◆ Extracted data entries
■ ■ ■ ■

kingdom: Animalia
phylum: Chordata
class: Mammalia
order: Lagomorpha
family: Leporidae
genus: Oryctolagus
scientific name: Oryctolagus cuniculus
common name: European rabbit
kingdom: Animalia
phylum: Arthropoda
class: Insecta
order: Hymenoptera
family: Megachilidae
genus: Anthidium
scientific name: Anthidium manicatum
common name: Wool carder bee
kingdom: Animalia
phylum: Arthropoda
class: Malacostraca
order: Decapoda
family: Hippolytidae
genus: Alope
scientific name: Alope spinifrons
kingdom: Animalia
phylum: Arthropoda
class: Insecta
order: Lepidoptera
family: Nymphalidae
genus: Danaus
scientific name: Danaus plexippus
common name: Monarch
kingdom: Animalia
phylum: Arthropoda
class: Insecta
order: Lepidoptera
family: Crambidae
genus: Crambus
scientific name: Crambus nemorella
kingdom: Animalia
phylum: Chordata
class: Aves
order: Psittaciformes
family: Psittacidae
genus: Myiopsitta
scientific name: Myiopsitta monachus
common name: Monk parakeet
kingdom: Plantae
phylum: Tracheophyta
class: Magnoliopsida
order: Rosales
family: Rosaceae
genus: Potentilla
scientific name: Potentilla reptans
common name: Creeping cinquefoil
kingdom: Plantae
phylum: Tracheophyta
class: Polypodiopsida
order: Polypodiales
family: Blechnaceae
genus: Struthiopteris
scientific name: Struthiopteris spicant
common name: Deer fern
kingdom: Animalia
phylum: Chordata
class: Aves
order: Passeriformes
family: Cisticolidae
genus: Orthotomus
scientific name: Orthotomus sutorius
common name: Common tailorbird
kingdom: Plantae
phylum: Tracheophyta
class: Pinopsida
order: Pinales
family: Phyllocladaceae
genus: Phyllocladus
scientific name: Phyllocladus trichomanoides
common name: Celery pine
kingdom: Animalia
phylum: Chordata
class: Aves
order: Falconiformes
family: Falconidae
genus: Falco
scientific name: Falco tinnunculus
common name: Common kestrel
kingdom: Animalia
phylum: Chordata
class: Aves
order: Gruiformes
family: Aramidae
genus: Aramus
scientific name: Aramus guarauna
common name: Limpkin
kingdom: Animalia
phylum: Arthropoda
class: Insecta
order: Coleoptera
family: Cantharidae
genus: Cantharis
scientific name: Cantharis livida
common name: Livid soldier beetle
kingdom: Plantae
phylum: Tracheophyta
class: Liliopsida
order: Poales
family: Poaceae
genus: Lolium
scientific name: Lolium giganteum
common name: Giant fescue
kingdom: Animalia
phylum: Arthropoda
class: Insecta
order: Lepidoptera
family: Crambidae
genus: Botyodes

■ ■ ■ ■

◆ Instructions to follow
Convert every line of the data above into a JSON list of strings, one string per line, leaving out blank lines.

◆ Task response
[
  "kingdom: Animalia",
  "phylum: Chordata",
  "class: Mammalia",
  "order: Lagomorpha",
  "family: Leporidae",
  "genus: Oryctolagus",
  "scientific name: Oryctolagus cuniculus",
  "common name: European rabbit",
  "kingdom: Animalia",
  "phylum: Arthropoda",
  "class: Insecta",
  "order: Hymenoptera",
  "family: Megachilidae",
  "genus: Anthidium",
  "scientific name: Anthidium manicatum",
  "common name: Wool carder bee",
  "kingdom: Animalia",
  "phylum: Arthropoda",
  "class: Malacostraca",
  "order: Decapoda",
  "family: Hippolytidae",
  "genus: Alope",
  "scientific name: Alope spinifrons",
  "kingdom: Animalia",
  "phylum: Arthropoda",
  "class: Insecta",
  "order: Lepidoptera",
  "family: Nymphalidae",
  "genus: Danaus",
  "scientific name: Danaus plexippus",
  "common name: Monarch",
  "kingdom: Animalia",
  "phylum: Arthropoda",
  "class: Insecta",
  "order: Lepidoptera",
  "family: Crambidae",
  "genus: Crambus",
  "scientific name: Crambus nemorella",
  "kingdom: Animalia",
  "phylum: Chordata",
  "class: Aves",
  "order: Psittaciformes",
  "family: Psittacidae",
  "genus: Myiopsitta",
  "scientific name: Myiopsitta monachus",
  "common name: Monk parakeet",
  "kingdom: Plantae",
  "phylum: Tracheophyta",
  "class: Magnoliopsida",
  "order: Rosales",
  "family: Rosaceae",
  "genus: Potentilla",
  "scientific name: Potentilla reptans",
  "common name: Creeping cinquefoil",
  "kingdom: Plantae",
  "phylum: Tracheophyta",
  "class: Polypodiopsida",
  "order: Polypodiales",
  "family: Blechnaceae",
  "genus: Struthiopteris",
  "scientific name: Struthiopteris spicant",
  "common name: Deer fern",
  "kingdom: Animalia",
  "phylum: Chordata",
  "class: Aves",
  "order: Passeriformes",
  "family: Cisticolidae",
  "genus: Orthotomus",
  "scientific name: Orthotomus sutorius",
  "common name: Common tailorbird",
  "kingdom: Plantae",
  "phylum: Tracheophyta",
  "class: Pinopsida",
  "order: Pinales",
  "family: Phyllocladaceae",
  "genus: Phyllocladus",
  "scientific name: Phyllocladus trichomanoides",
  "common name: Celery pine",
  "kingdom: Animalia",
  "phylum: Chordata",
  "class: Aves",
  "order: Falconiformes",
  "family: Falconidae",
  "genus: Falco",
  "scientific name: Falco tinnunculus",
  "common name: Common kestrel",
  "kingdom: Animalia",
  "phylum: Chordata",
  "class: Aves",
  "order: Gruiformes",
  "family: Aramidae",
  "genus: Aramus",
  "scientific name: Aramus guarauna",
  "common name: Limpkin",
  "kingdom: Animalia",
  "phylum: Arthropoda",
  "class: Insecta",
  "order: Coleoptera",
  "family: Cantharidae",
  "genus: Cantharis",
  "scientific name: Cantharis livida",
  "common name: Livid soldier beetle",
  "kingdom: Plantae",
  "phylum: Tracheophyta",
  "class: Liliopsida",
  "order: Poales",
  "family: Poaceae",
  "genus: Lolium",
  "scientific name: Lolium giganteum",
  "common name: Giant fescue",
  "kingdom: Animalia",
  "phylum: Arthropoda",
  "class: Insecta",
  "order: Lepidoptera",
  "family: Crambidae",
  "genus: Botyodes"
]